When it comes to drinking wine, there are a number of ways to approach it. The simplest is to buy a bottle, open it and drink it. You can pretty much do the same thing at just about any restaurant in town. But what if there was a way of getting more from your experience? In this edition of Q&A, we sit down with George Christakos, sommelier, lover of wine and co-owner of The Brooklyn Warehouse and Battery Park.
DO A LOT OF PEOPLE ORDER WINE BY THE BOTTLE IN RESTAURANTS?
A lot of people do, but the majority order wine by the glass. I think that speaks to the customers’ sense of responsibility to not overconsume. By getting glasses of wine, you can regulate how much you are drinking. What people don’t often consider is that all restaurants are able to recork a bottle and allow the customer to take it home.
WHAT’S THE BEST WAY TO ORDER A BOTTLE OF WINE FOR A TABLE?
The pro move is to buddy up to your server and extract their knowledge. They are the expert. They know the wine list. People get worried that asking questions suggests their lack of knowledge, but this is a mistake.
ARE THERE WINE STYLES THAT ARE GENERALLY REALLY GREAT FOR SHARING BY THE BOTTLE?
Rosé. It’s versatile and built for easy drinking. It might be the perfect wine to share amongst a group of people when there is a variety of food on the table. It can handle a pretty full spectrum of taste profiles in food. Then there’s lighter red wines like pinot noir, or Beaujolais, which is an excellent foundation for a lot of food. Sparkling too. Nova Scotia is obviously crushing it on the sparkling front, and sparkling, because of the effervescence and the acidity, can tackle a lot of different kinds of food as well.
WHAT ARE YOUR THREE FAVOURITE NOVA SCOTIA WINES RIGHT NOW?
I’m really enjoying some of the pétillant-naturels that some of the wineries are making right now, but for individual wines it’s Planters Ridge Tidal Bay, Blomidon Crémant and Domaine de Grand Pré Riesling.

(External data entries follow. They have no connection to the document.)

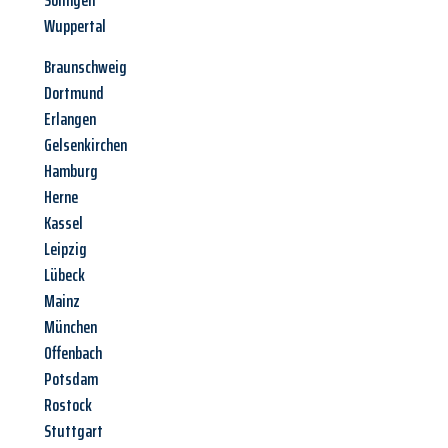
Solingen
Wuppertal
Braunschweig
Dortmund
Erlangen
Gelsenkirchen
Hamburg
Herne
Kassel
Leipzig
Lübeck
Mainz
München
Offenbach
Potsdam
Rostock
Stuttgart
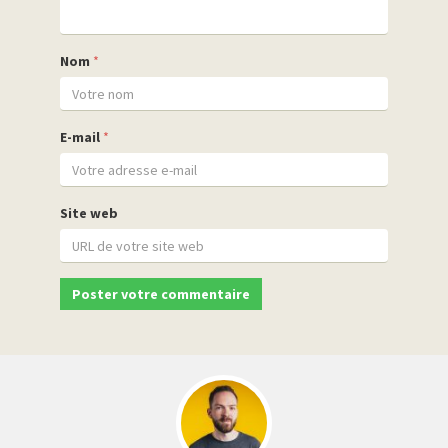
Nom
*
E-mail
*
Site web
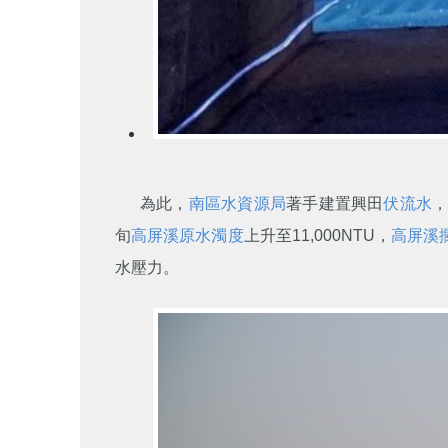
為此，
南區水資源局
著手建置興田
伏流水
旬
高屏溪
原水濁度
上升至11,000NTU，
高屏溪
水壓力。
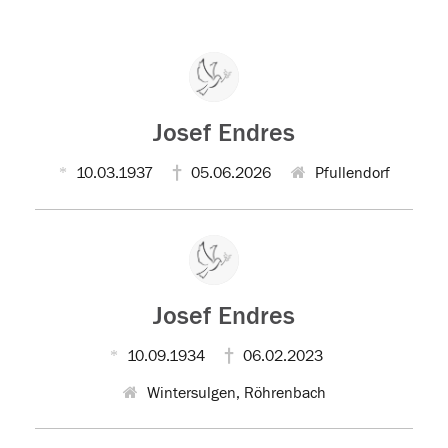
Josef Endres
10.03.1937
05.06.2026
Pfullendorf
Josef Endres
10.09.1934
06.02.2023
Wintersulgen, Röhrenbach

WHAT ARE YOUR THOUGHTS ON DESSERT WINES?
I have to come clean here. I have a massive collection of dessert wines right now. It’s arguably my favourite style of wine. I love the sweet, viscous, aromatic nature. It’s like liquid candy and I have a sweet tooth. Plus, Nova Scotia’s producing some really excellent ones because of the acidity of our grapes. It goes back to the lemonade analogy. Sugar with water is nice, and lemon with water is nice, but combined there is this wonderful balance of sweet and acidity.
WHAT ABOUT ORDERING A GLASS OF WINE WITH DESSERT?
You have to be careful. You need to have a bridge between the wine and the dessert. If your dessert is sweet, you want the wine to have some sweetness as well. The contrast of the acidity is great, but if you were to order a sauvignon blanc or a L’Acadie, it’s going to make your dessert taste very sweet and the wine overly acidic.
WHAT’S THE BEST ADVICE YOU CAN GIVE TO SOMEONE WHO ENJOYS WINE BUT MAYBE DOESN’T KNOW TOO MUCH ABOUT IT?
Try to find unpretentious resources. Winefolly.com is hands down the most comprehensive and approachable online resource. Places like Bishop’s Cellar, where they have 11-plus sommeliers on staff who have the knowledge without the pretension. People with passion tend to want to share their passion with you, so don’t be afraid to ask for help.